▸ **Working data**
++++++++++++++++++++
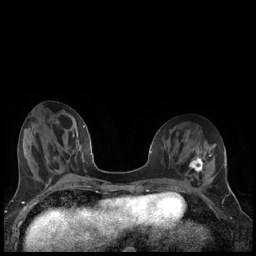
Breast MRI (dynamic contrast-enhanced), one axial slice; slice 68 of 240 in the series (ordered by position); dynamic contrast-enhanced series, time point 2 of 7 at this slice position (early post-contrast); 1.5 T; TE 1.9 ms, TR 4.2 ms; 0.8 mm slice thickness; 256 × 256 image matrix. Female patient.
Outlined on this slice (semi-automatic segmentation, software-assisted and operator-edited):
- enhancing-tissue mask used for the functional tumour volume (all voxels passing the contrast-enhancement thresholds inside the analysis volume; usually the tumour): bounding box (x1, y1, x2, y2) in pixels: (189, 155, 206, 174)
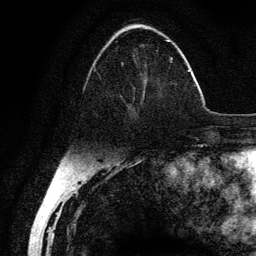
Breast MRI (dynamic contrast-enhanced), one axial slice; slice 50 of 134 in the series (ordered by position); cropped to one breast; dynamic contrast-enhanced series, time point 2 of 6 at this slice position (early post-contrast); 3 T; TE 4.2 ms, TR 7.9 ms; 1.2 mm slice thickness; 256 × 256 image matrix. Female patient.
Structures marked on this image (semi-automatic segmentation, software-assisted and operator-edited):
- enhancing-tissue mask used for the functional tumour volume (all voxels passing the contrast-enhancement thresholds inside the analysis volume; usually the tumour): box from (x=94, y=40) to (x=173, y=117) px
++++++++++++++++++++
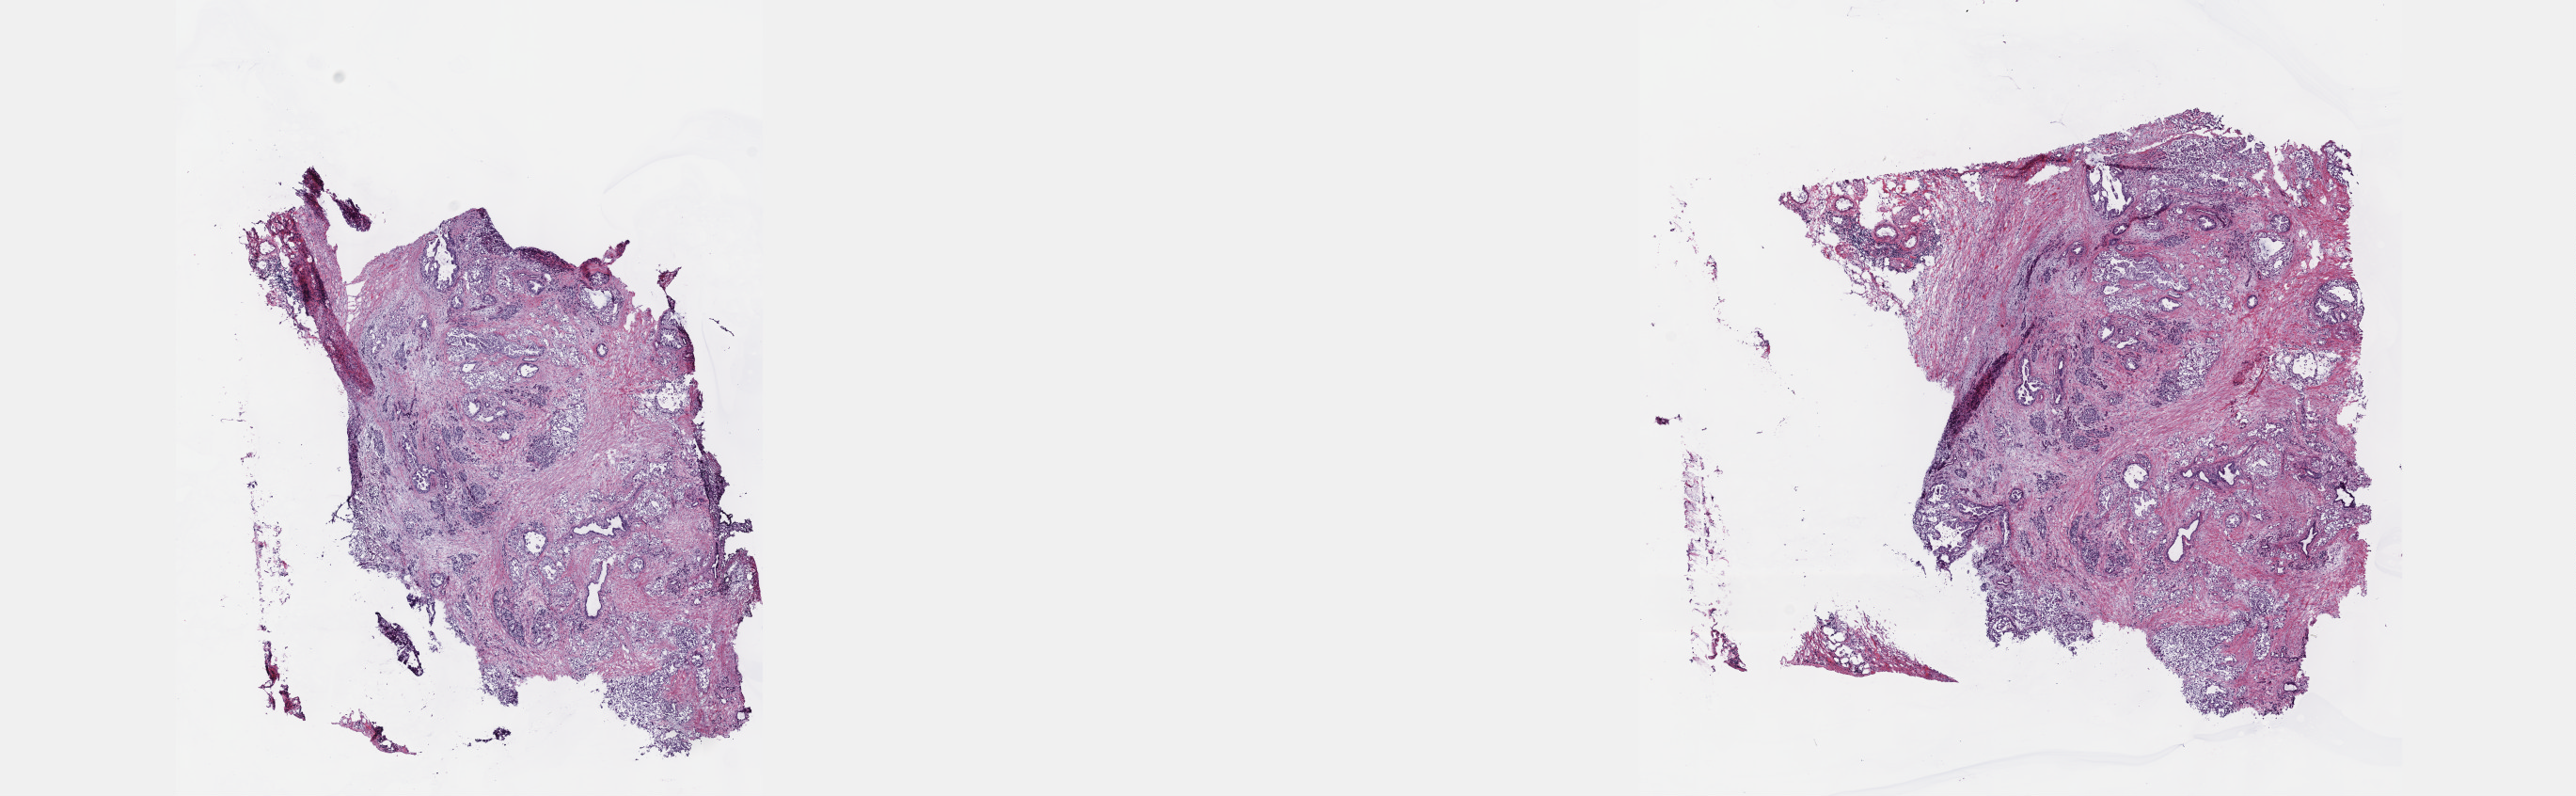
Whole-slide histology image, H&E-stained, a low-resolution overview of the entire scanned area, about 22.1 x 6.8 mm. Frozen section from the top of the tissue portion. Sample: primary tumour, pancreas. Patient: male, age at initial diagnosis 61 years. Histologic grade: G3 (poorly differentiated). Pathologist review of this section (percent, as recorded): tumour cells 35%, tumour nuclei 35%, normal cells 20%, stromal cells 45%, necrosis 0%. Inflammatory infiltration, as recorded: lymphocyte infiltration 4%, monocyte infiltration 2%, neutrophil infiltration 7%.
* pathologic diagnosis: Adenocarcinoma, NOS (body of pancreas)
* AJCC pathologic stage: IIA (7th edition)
++++++++++++++++++++
▸ **Exercise requirements**
What lines above run from the one with "slice; slice 68" to the one with "(x=173, y=117) px"? Give them again exactly, ends included, and leave the pictures out.

▸ **Output of the task**
Breast MRI (dynamic contrast-enhanced), one axial slice; slice 68 of 240 in the series (ordered by position); dynamic contrast-enhanced series, time point 2 of 7 at this slice position (early post-contrast); 1.5 T; TE 1.9 ms, TR 4.2 ms; 0.8 mm slice thickness; 256 × 256 image matrix. Female patient.
Outlined on this slice (semi-automatic segmentation, software-assisted and operator-edited):
- enhancing-tissue mask used for the functional tumour volume (all voxels passing the contrast-enhancement thresholds inside the analysis volume; usually the tumour): bounding box (x1, y1, x2, y2) in pixels: (189, 155, 206, 174)
Breast MRI (dynamic contrast-enhanced), one axial slice; slice 50 of 134 in the series (ordered by position); cropped to one breast; dynamic contrast-enhanced series, time point 2 of 6 at this slice position (early post-contrast); 3 T; TE 4.2 ms, TR 7.9 ms; 1.2 mm slice thickness; 256 × 256 image matrix. Female patient.
Structures marked on this image (semi-automatic segmentation, software-assisted and operator-edited):
- enhancing-tissue mask used for the functional tumour volume (all voxels passing the contrast-enhancement thresholds inside the analysis volume; usually the tumour): box from (x=94, y=40) to (x=173, y=117) px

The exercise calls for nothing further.